» Reading passage:
I was sitting at a picnic table on Long Beach with a bag. The bag had 5 beers, half a loaf of bread, and a big chunk of cheese. I was kicking back eating a sandwich and drinking a beer when a big black raven flew down, grabbed my bag, and took off with it. He flew hard. I just watched awestruck. With the heavy load, he slowly and forcefully gained about 50 feet before dropping it. Fortunately, nothing broke. Beware of hungry birds. One beer less and he would have taken it all.

The Oregon Coast Bridge from Washington to Astoria, Oregon is really three different bridges in one. There are actually three different spans and architects in one bridge across the mouth of the Columbia River. Louis and Clark spent some time south of Astoria. Karen and I toured their fort and continued riding south right past Tillamook where there is a huge cheese factory. We never toured the cheese factory because we didn't know about it at the time.

Around Cape Lookout, we pulled into a campground and rested the bikes against a table. Sunset was close so before setting up camp, we walked to the beach to collect fire wood. With arms full of perfect fire wood we walked the beach until dusk searching for our bikes propped up against some table in the trees. We never found our bikes that night but ended up sleeping in the understudy of a fur tree. Huddled together under a fur tree in a drizzling rain is not comfortable. Everything from identification and cash to kitchen, bedroom, and transportation was tied to our bikes. They could have been quickly tossed into the back of a truck and driven away. As soon as light returned the next morning, we started our search again. Almost immediately, I noticed a small trail that looked familiar. We walked down it and saw our bikes exactly as we had left them against the table in the trees. Shortly after setting up the tent the rain increased in earnest for the rest of the day. We hung out in the dry tent eating and sleeping.

Karen's sister in Southern California was to be married soon and her father lived in Glide, Oregon. By connecting with her father, Max Able, Karen could attend the wedding as planned. At Reedsport, we rode east along highway 38 and into Glide to stay at her father's place. Max was a welding instructor at the local community college. On our last night together we slept on a huge thick soft white animal fur he had in the living room. Max had rebuilt an old Chevy using refrigerator panels for the body. It was a beautiful old car that looked new. Max, his wife and Karen drove me back to the coast the next day and I continued riding south.

[Stored items from a collection]
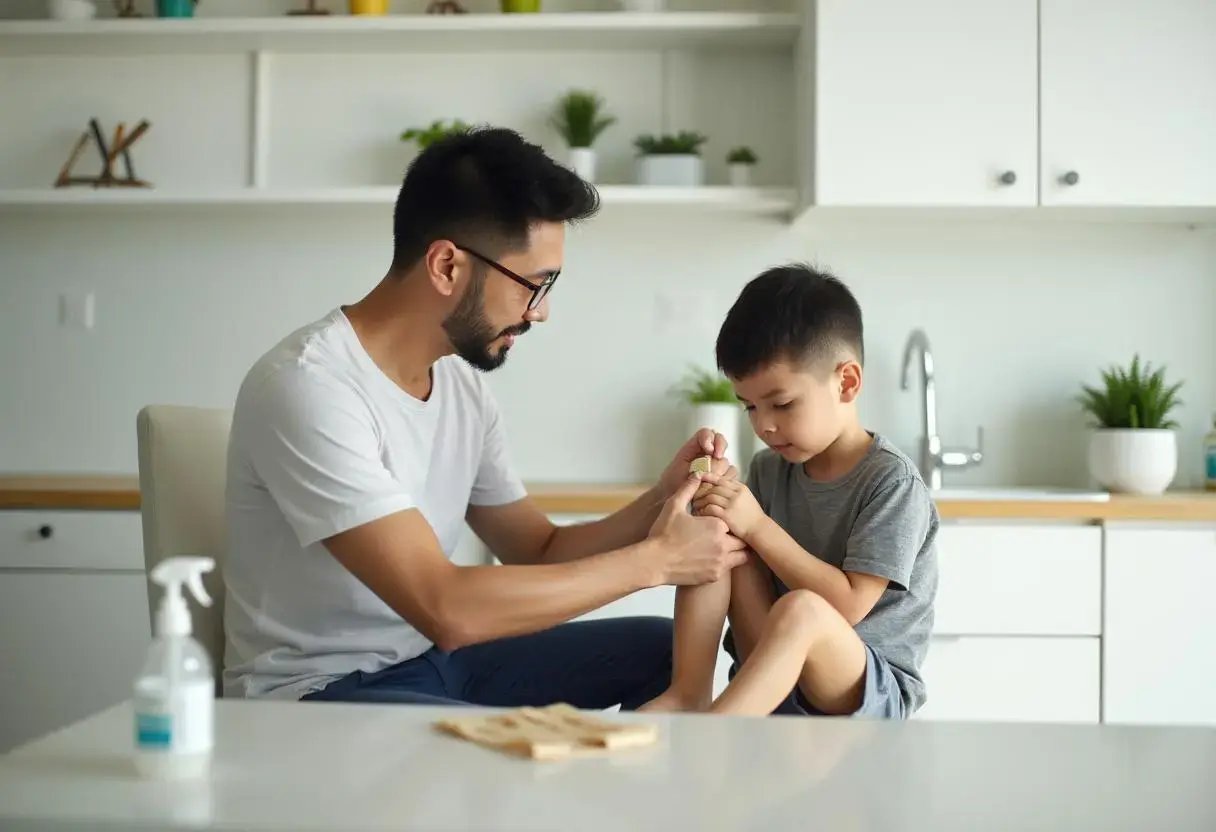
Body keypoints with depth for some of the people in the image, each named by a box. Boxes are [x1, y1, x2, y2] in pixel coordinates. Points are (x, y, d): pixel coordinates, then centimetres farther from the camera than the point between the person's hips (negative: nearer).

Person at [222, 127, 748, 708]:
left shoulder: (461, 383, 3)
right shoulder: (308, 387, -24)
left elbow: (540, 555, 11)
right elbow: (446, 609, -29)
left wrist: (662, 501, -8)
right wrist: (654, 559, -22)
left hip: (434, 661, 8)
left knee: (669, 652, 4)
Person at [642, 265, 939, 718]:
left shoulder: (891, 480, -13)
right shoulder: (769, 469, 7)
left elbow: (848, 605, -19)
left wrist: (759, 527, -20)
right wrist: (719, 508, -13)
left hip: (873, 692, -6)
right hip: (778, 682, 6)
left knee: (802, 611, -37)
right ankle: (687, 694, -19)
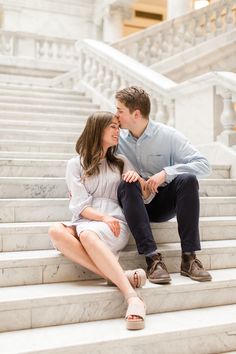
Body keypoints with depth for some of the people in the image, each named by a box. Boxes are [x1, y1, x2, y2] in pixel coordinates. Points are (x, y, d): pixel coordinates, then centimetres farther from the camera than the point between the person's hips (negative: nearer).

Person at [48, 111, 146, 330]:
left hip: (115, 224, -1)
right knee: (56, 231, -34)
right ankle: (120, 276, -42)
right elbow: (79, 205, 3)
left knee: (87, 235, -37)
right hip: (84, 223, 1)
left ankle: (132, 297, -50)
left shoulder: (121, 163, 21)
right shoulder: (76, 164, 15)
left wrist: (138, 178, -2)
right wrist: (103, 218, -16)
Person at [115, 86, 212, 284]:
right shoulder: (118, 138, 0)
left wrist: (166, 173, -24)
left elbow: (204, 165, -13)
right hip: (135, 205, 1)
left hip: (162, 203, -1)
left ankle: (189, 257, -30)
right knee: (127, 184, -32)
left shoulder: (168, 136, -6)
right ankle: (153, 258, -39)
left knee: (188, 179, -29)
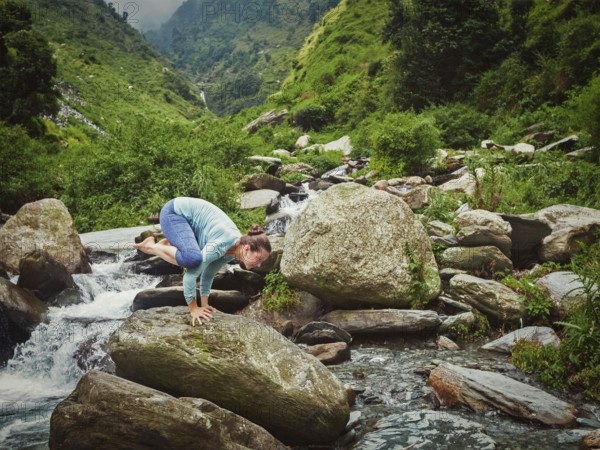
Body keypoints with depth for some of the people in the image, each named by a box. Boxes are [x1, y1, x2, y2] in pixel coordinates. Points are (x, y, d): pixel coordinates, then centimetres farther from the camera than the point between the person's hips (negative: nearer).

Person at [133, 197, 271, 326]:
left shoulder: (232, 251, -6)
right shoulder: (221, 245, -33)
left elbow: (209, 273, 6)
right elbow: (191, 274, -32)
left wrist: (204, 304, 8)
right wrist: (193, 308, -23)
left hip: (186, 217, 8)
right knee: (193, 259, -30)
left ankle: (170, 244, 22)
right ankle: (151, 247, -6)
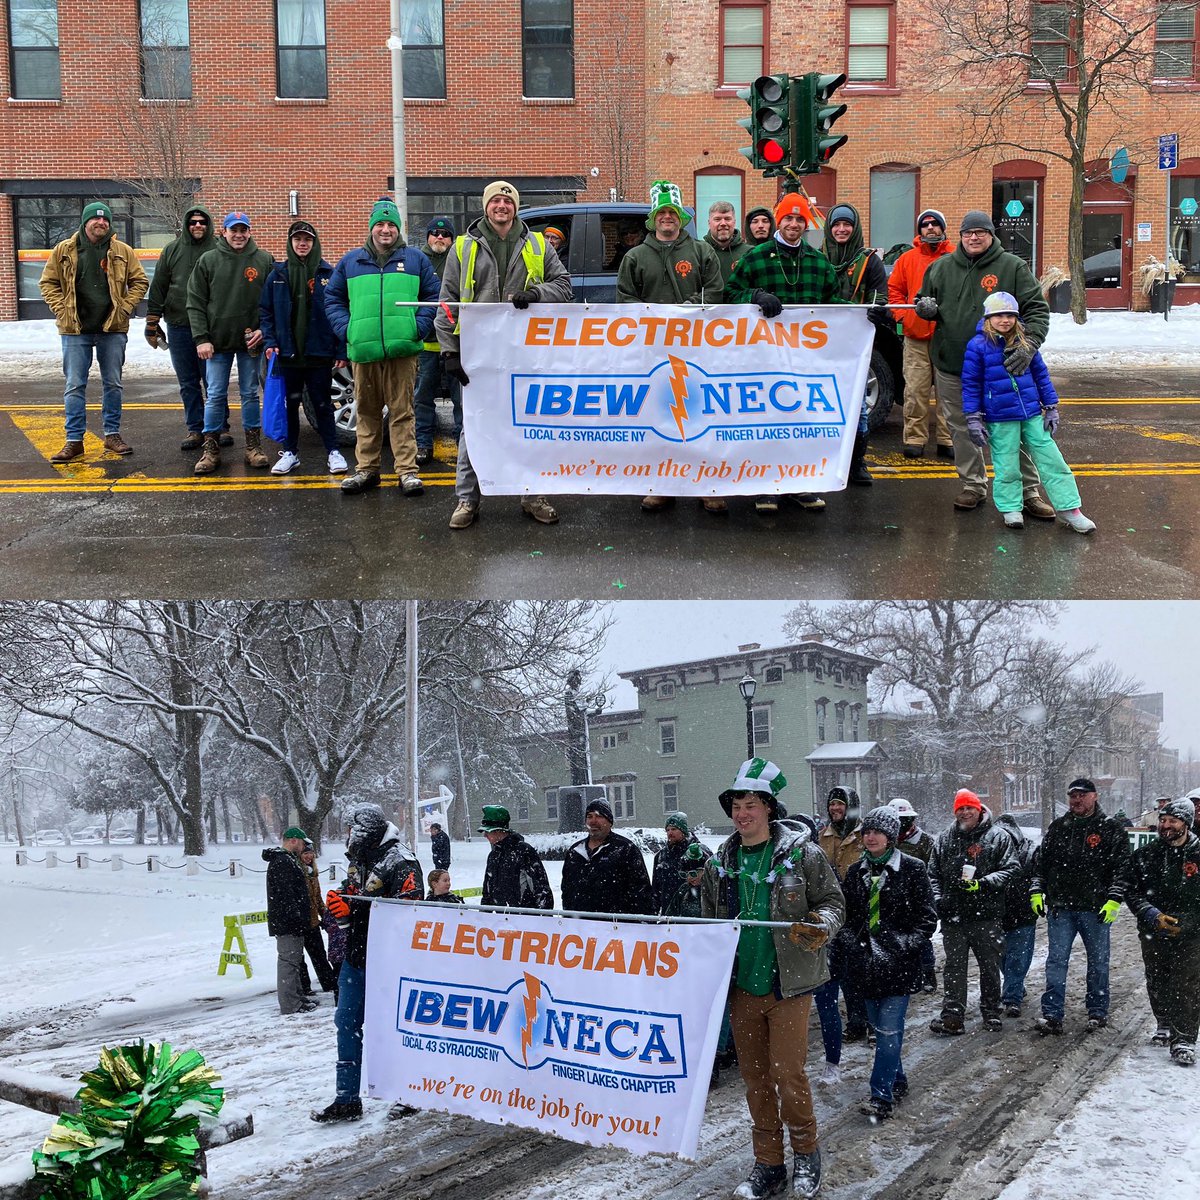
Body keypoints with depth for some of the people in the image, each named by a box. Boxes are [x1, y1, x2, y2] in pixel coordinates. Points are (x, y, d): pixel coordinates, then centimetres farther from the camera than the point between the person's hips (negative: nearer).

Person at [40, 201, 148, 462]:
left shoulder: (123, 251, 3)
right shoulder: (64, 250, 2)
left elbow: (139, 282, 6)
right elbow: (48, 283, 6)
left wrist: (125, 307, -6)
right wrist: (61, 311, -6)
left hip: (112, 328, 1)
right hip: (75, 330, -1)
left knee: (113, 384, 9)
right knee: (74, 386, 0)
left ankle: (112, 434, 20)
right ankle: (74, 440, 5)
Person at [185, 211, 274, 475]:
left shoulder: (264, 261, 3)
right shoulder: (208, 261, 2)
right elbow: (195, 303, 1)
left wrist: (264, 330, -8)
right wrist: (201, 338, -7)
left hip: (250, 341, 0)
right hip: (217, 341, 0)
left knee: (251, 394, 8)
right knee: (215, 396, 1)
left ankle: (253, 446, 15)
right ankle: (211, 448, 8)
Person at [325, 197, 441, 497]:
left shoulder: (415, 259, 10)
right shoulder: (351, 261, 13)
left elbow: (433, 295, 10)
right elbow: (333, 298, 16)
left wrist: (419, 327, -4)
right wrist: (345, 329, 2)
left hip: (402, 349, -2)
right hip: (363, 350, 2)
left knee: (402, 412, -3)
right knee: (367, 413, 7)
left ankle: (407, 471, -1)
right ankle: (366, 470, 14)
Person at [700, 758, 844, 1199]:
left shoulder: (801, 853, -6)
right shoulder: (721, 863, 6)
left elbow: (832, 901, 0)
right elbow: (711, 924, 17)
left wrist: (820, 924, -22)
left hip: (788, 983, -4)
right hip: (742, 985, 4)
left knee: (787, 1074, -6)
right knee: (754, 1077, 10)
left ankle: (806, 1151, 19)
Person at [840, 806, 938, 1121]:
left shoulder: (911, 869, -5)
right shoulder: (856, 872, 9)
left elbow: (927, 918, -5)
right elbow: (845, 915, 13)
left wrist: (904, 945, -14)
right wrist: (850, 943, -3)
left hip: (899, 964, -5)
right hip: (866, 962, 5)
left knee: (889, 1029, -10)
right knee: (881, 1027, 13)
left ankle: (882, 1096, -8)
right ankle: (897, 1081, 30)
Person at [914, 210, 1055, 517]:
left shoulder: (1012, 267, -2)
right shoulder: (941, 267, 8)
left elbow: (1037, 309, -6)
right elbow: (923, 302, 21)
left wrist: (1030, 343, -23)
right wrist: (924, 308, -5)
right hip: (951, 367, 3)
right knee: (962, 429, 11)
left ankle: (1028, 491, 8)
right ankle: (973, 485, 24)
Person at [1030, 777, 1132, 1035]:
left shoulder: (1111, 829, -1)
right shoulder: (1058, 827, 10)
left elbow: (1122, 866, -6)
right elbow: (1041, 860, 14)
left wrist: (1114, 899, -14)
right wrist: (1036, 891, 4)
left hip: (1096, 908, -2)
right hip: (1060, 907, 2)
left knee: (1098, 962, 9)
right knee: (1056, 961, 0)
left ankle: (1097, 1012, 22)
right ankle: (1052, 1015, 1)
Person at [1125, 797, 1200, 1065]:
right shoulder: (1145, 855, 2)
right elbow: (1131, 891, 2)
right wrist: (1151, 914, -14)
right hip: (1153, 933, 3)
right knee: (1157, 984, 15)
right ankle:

» Work order: Reproduce the part of the coastal bike trip story that begins at the words "I was sitting" and stops after "taken it all.".

» Response:
I was sitting at a picnic table on Long Beach with a bag. The bag had 5 beers, half a loaf of bread, and a big chunk of cheese. I was kicking back eating a sandwich and drinking a beer when a big black raven flew down, grabbed my bag, and took off with it. He flew hard. I just watched awestruck. With the heavy load, he slowly and forcefully gained about 50 feet before dropping it. Fortunately, nothing broke. Beware of hungry birds. One beer less and he would have taken it all.